> _WORK ITEM_:
Answer these questions using the energy storage text.
1. What does the annual electric energy production of pumped-hydroelectric storage depend on?
2. Which two configurations are named as the most typical for compressed air energy storage?
3. What advantage is given for flywheels in short duration storage?

> _TEXT BLOCK_:
»»
Energy Storage Technologies: PHS, CAES, Flywheels, and Batteries
Pumped-Hydroelectric Storage (PHS)
Advantages:
- Massive quantities of energy for relatively long durations.
- Reliable technology.
- Long life.
- Low self-discharge.
- Low operation and maintenance costs.
- Potential use of abandoned mine shafts for coal or groundwater systems to store water and machinery.
Disadvantages:
- High capital costs (land acquisition, civil works, structures, and mechanical/electrical machinery).
- Compliance with local regulations.
- Costs associated with transmission lines.
- Long development time.
- Environmental impact.
- Noise.
- Site availability.
Main Characteristics:
- Two types: Conventional (over-ground) and underground, used for power regulation and frequency stabilization.
- P = density [kg/m^3] * flow rate [m^3/s] * g * h * efficiency
- Annual electric energy production depends on the available water supply.
Compressed Air Energy Storage (CAES)
Advantages:
- Suitable for many scales: for long and short duration applications.
- Reliability.
- Flexibility.
- Long life.
- Low operation and maintenance costs.
- Low self-discharge.
- High volumetric and mass energy and power outputs in comparison to PHS.
Disadvantages:
- Location constraints for storage.
- Cost of installation.
- Difficult operation in certain locations.
- Rapid air compression leads to thermal energy increase and subsequent loss of efficiency. Isothermal processes are needed to reduce losses.
Main Characteristics:
- Compression, storage, and expansion.
- Highly variable depending on the price of gas/electricity.
- Use of tanks/caverns (natural containers).
- Most typical configurations: adiabatic, isothermal.
Flywheels
Advantages:
- High efficiencies for short duration storage.
- Temperature-independent deep discharge.
««
> _THE DATA_:
»»
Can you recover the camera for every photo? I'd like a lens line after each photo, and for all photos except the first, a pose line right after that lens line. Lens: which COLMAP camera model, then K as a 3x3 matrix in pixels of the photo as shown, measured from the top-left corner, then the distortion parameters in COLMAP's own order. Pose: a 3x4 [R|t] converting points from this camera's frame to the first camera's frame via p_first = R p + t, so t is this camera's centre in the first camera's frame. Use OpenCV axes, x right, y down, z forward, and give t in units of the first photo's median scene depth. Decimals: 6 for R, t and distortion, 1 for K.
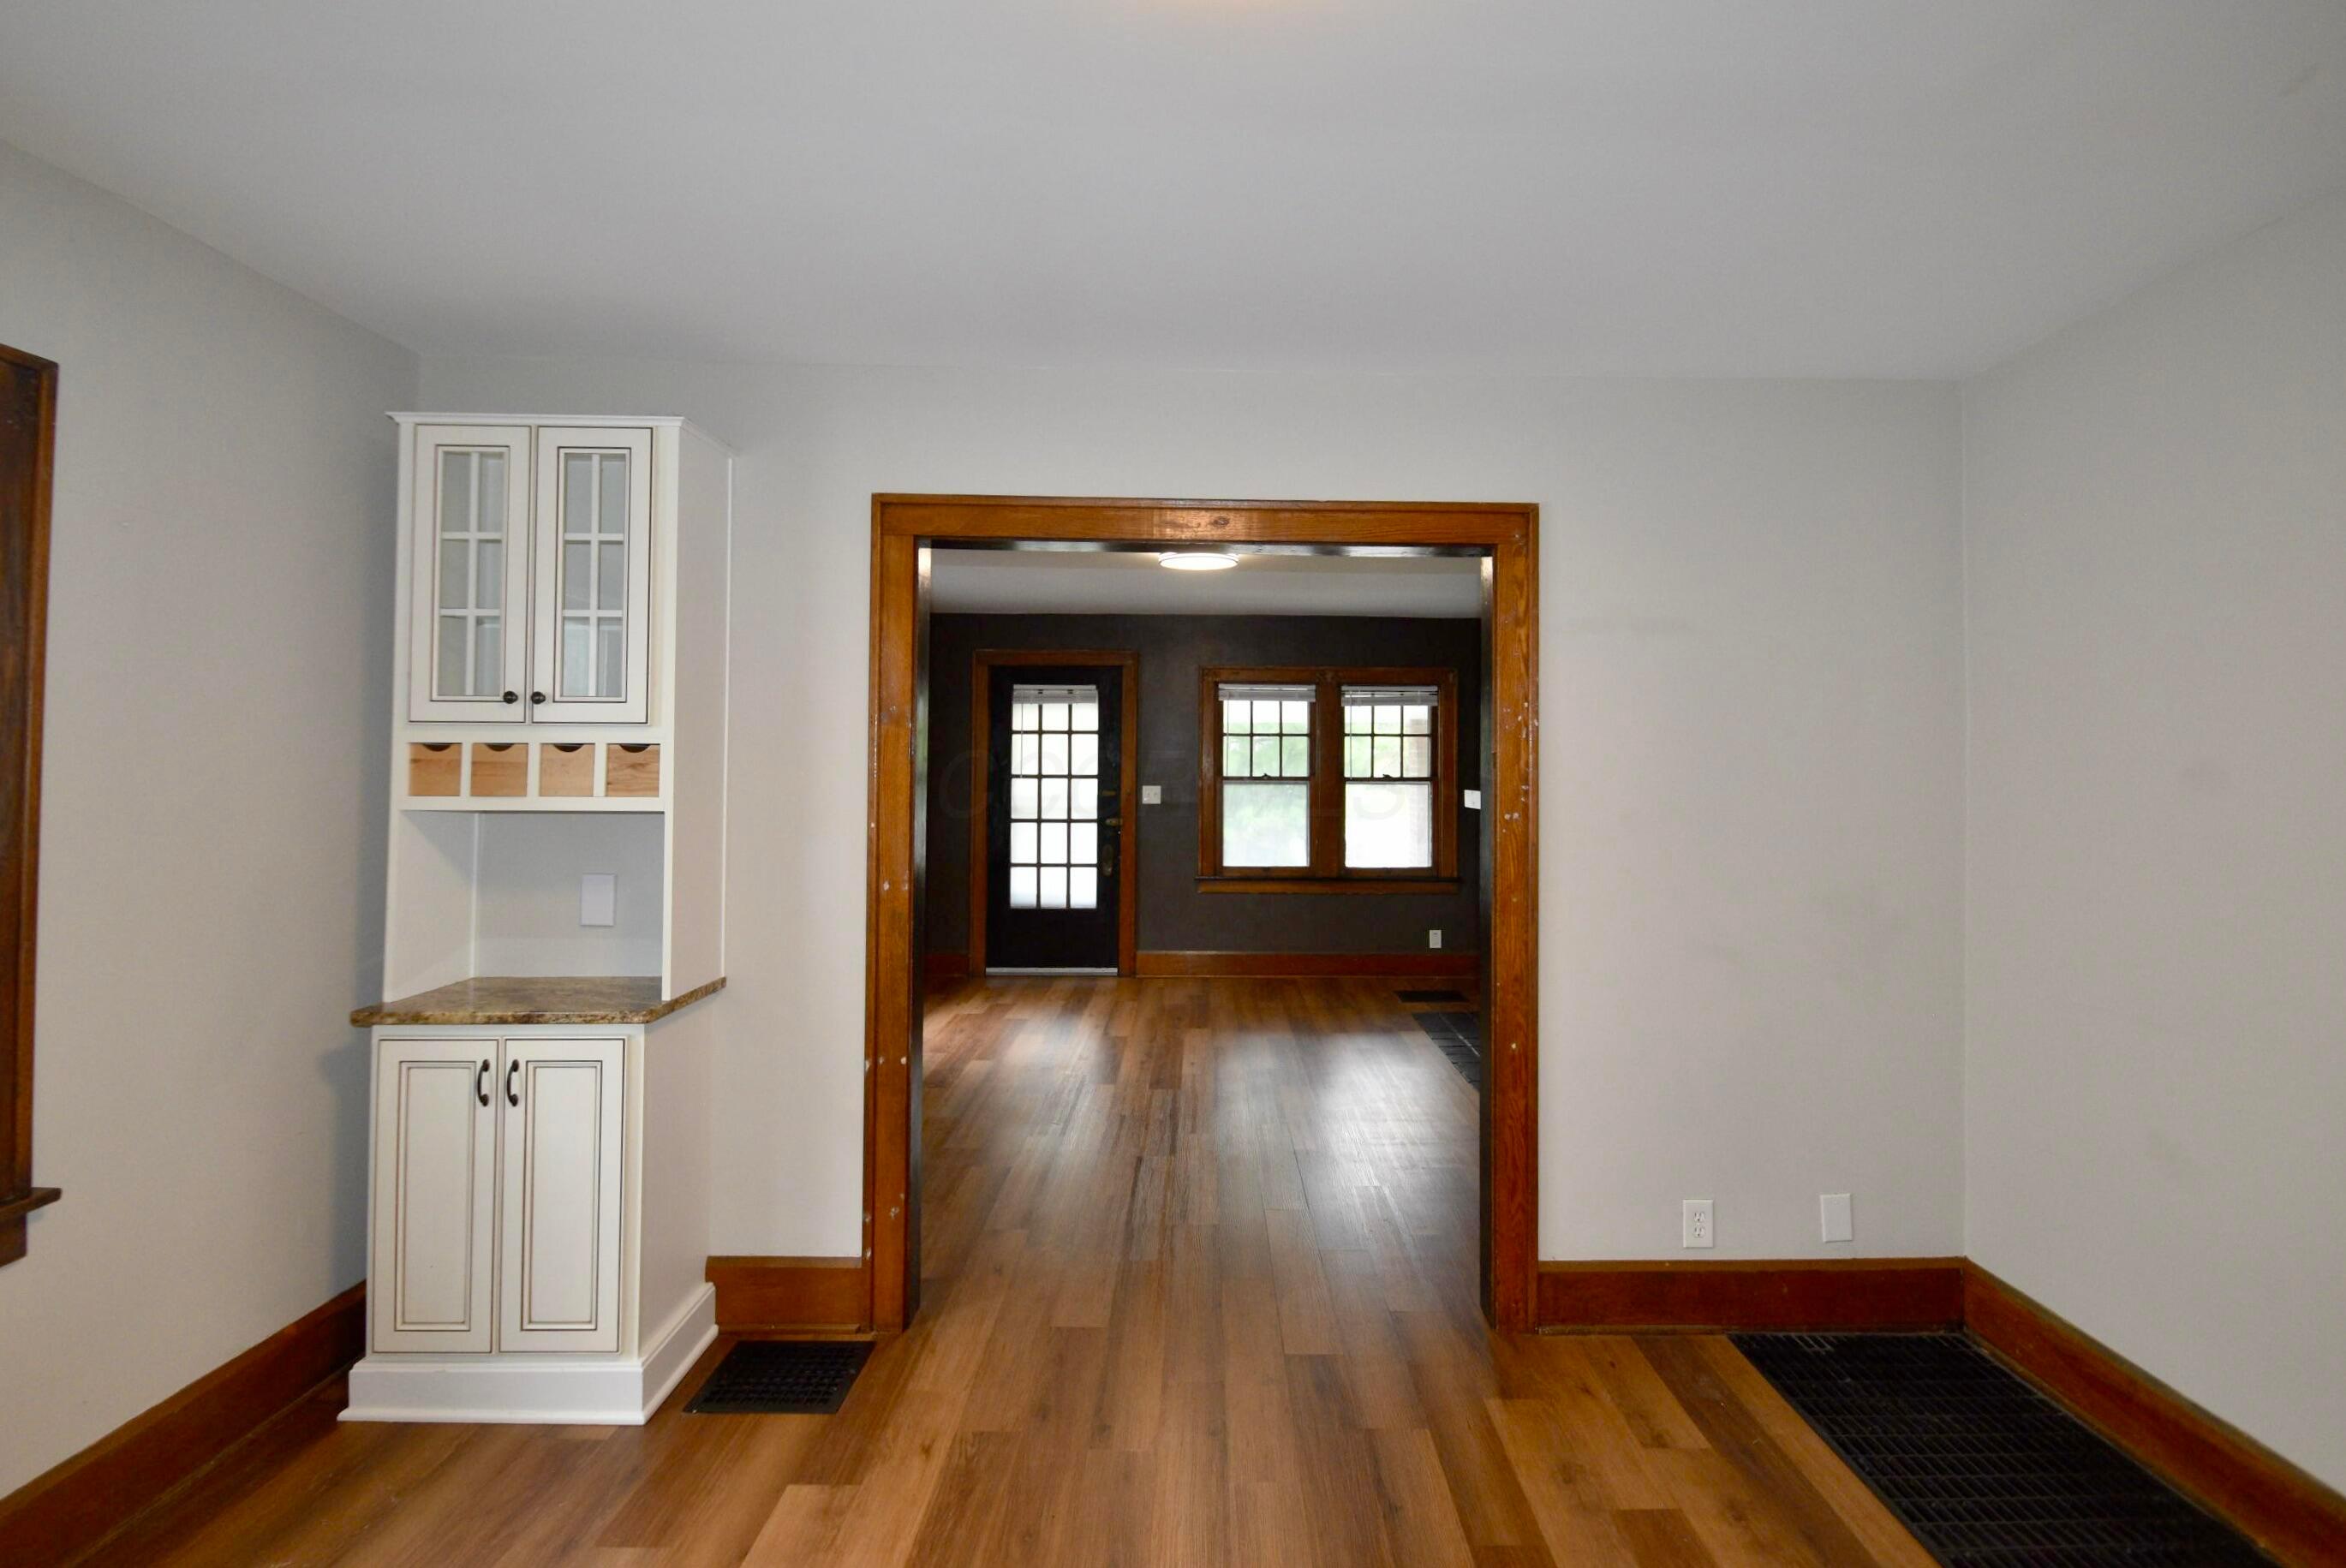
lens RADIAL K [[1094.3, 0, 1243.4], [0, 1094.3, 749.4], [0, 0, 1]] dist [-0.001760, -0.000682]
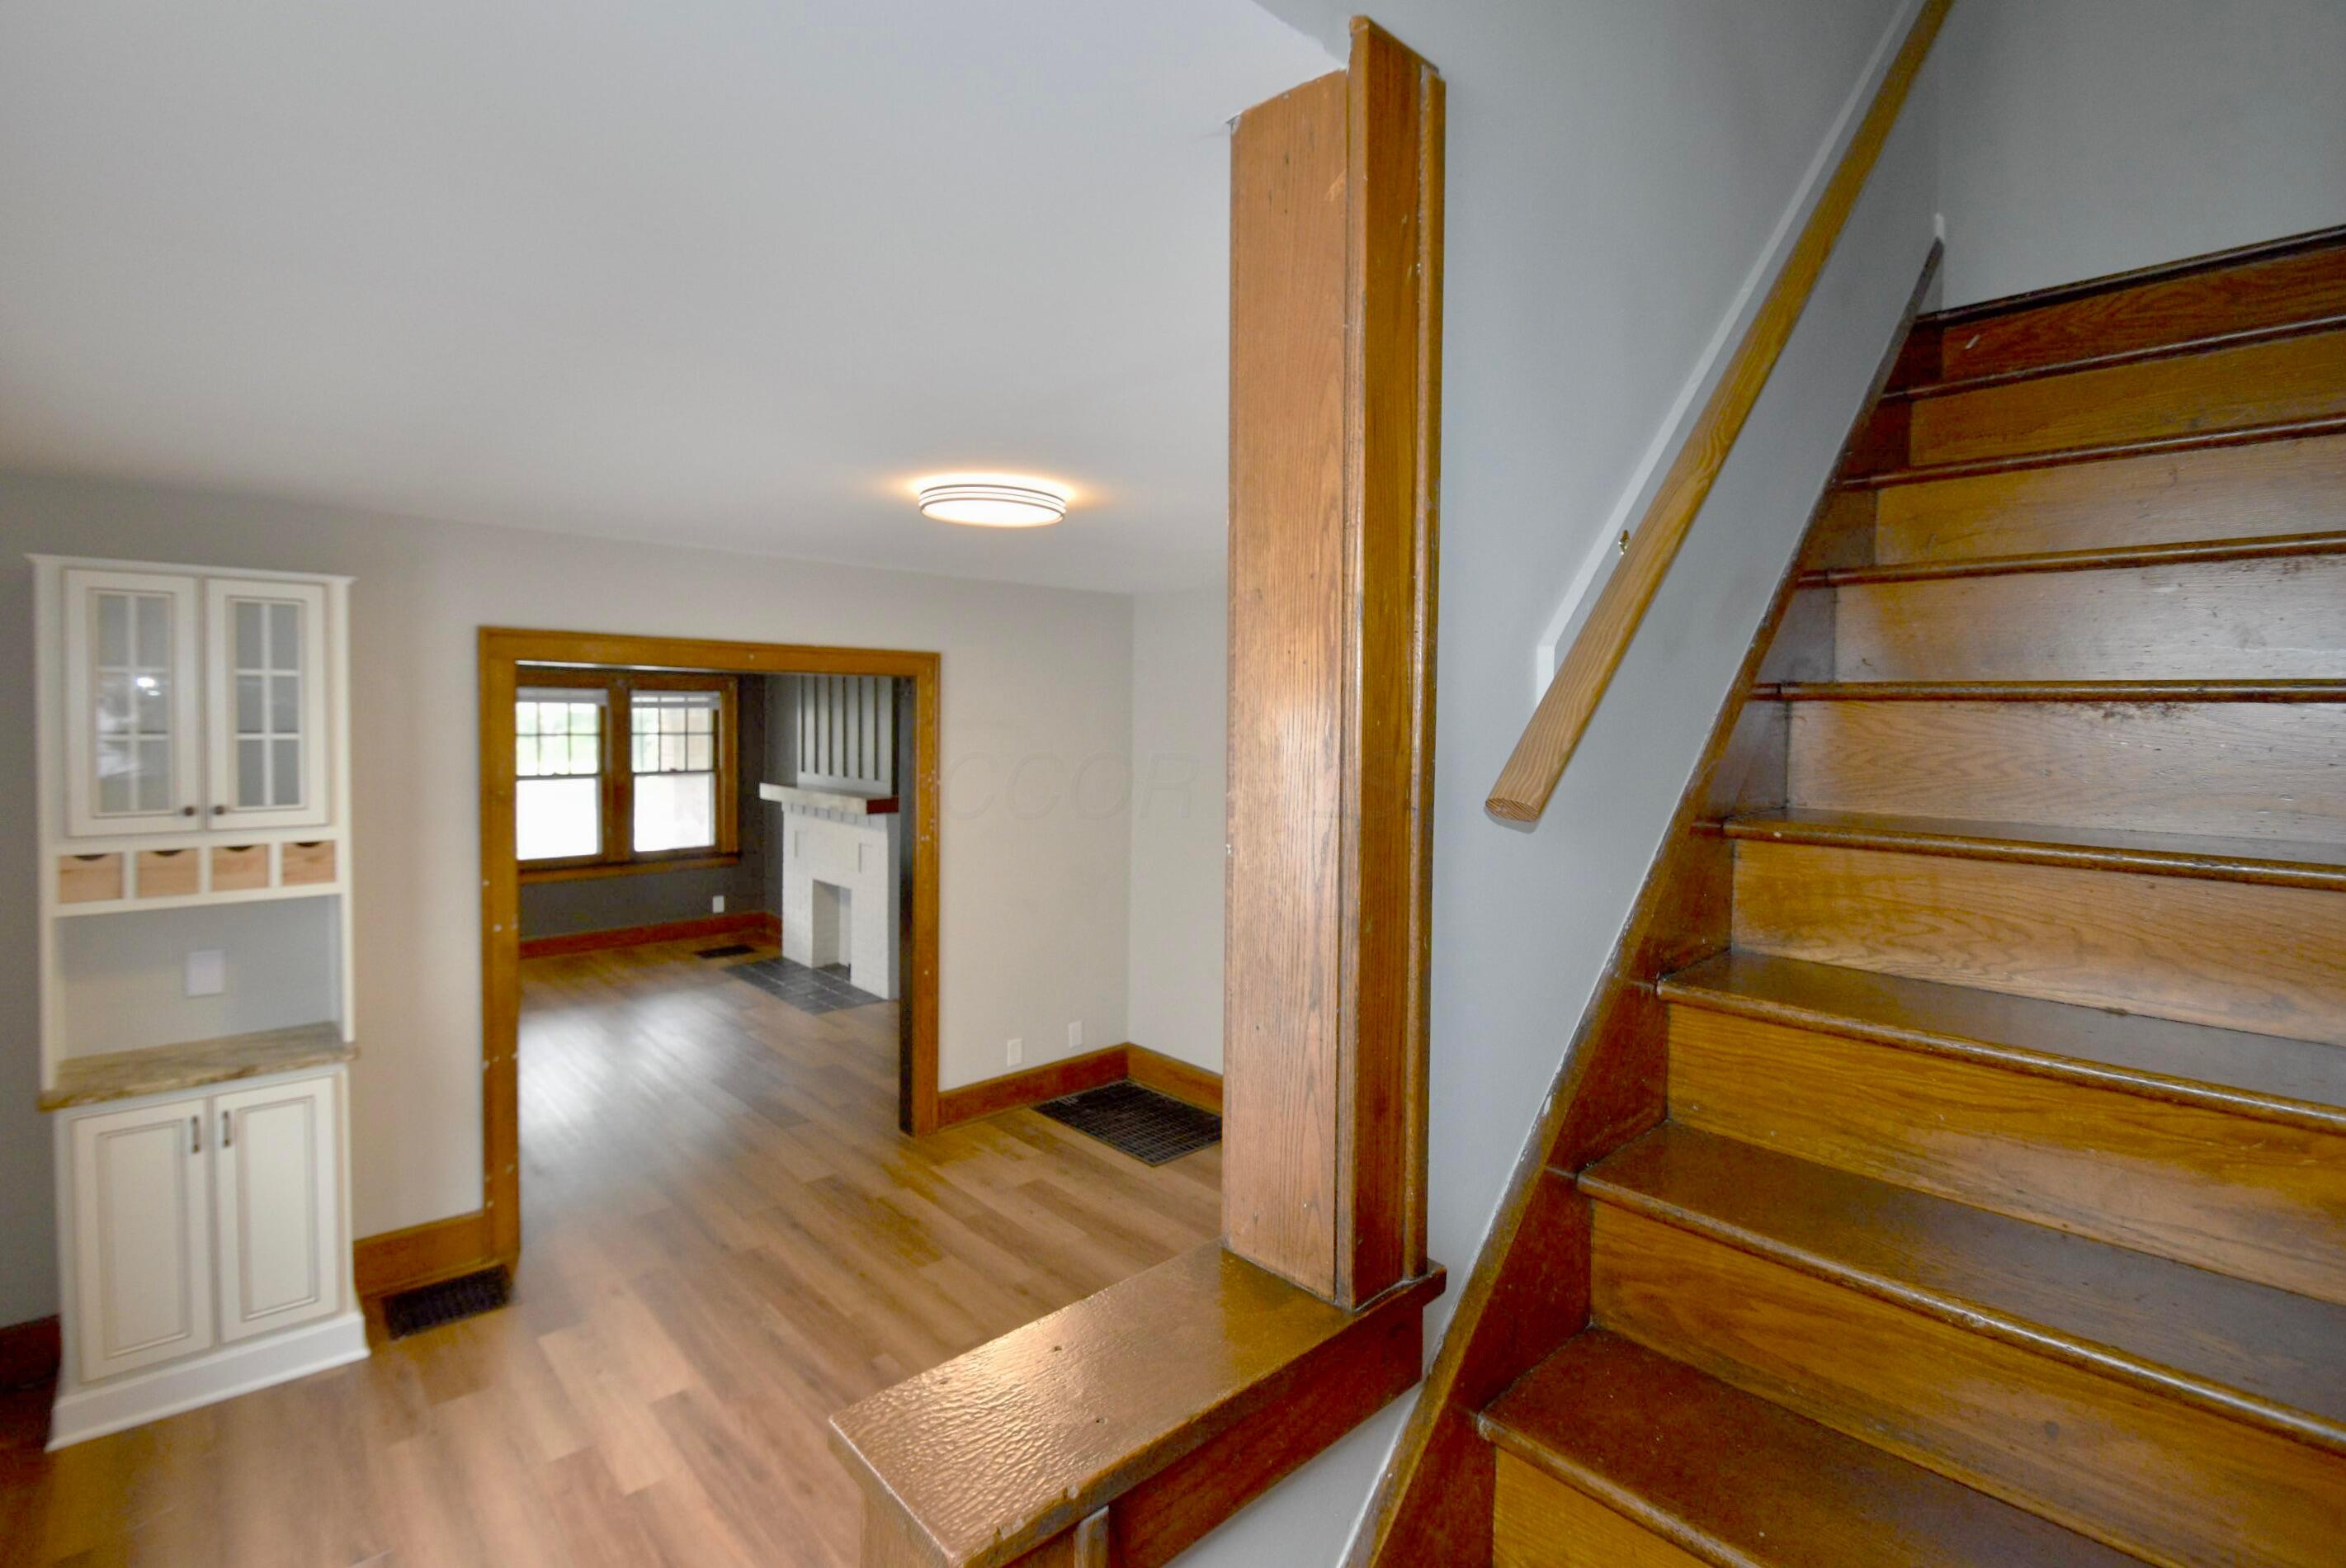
««
> _ANSWER BOX_:
1. The available water supply.
2. Adiabatic and isothermal.
3. High efficiencies.